Below is the latest update to The Popularity of Data Analysis Software.
Books
The number of books published on each software package or language reflects its relative popularity. Amazon.com offers an advanced search method which works well for all the software except R and the general-purpose languages such as Java, C, and MATLAB. I did not find a way to easily search for books on analytics that used such general purpose languages, so I’ve excluded them in this section. While “R” is a vague term to search for, I was able to obtain a count of its books from https://www.r-project.org/doc/bib/R-books.html.
The Amazon.com advanced search configuration that I used was (using SAS as an example):
Title: SAS -excerpt -chapter -changes -articles Subject: Computers & Technology Condition: New Format: All formats Publication Date: After January, 2000
The “title” parameter allowed me to focus the search on books that included the software names in their titles. Other books may use a particular software in their examples, but they’re impossible to search for easily. SAS has many manuals for sale as individual chapters or excerpts. They contain “chapter” or “excerpt” in their title so I excluded them using the minus sign, e.g. “-excerpt”. SAS also has short “changes and enhancements” booklets that the developers of other packages release only in the form of flyers and/or web pages, so I excluded “changes” as well. Some software listed brief “articles” which I also excluded. I did the search on June 1, 2015, and I excluded excerpts, chapters, changes, and articles from all searches.
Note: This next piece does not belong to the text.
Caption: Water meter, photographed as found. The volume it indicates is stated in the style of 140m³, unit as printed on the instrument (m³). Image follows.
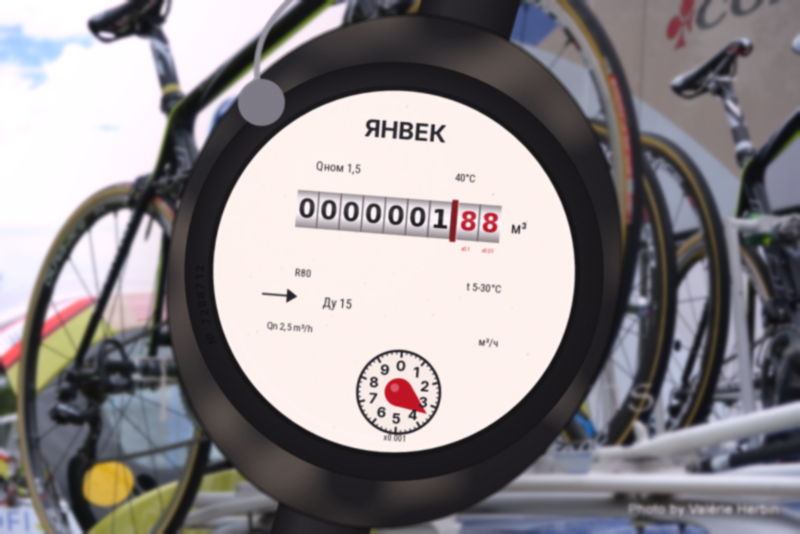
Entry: 1.883m³
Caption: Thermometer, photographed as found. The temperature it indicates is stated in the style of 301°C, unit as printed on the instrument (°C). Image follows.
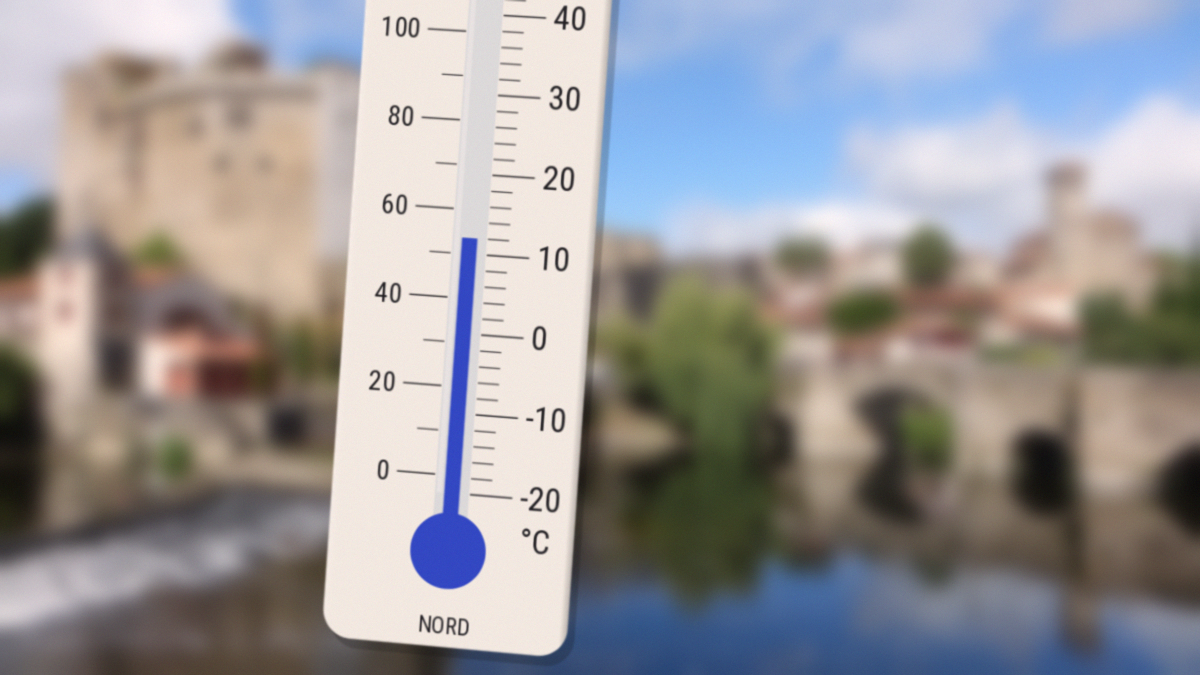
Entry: 12°C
The results are shown in Table 1, where it’s clear that a very small number of analytics software packages dominate the world of book publishing. SAS has a huge lead with 576 titles, followed by SPSS with 339. SAS and SPSS both have many versions of the same book or manual still for sale, so their numbers are both inflated as a result. R was the only other package with more than 100 titles, though JMP came close. Although I obtained counts on all 27 of the domain-specific (i.e. not general-purpose) analytics software packages or languages shown in Figure 2a, I cut the table off at software that had 8 or fewer books to save space.
Software Number of Books SAS 576 SPSS Statistics 339 R 172 JMP 97 Hadoop 89 Stata 62 Minitab 33 Enterprise Miner 32
Table 1. The number of books whose titles contain the name of each software package.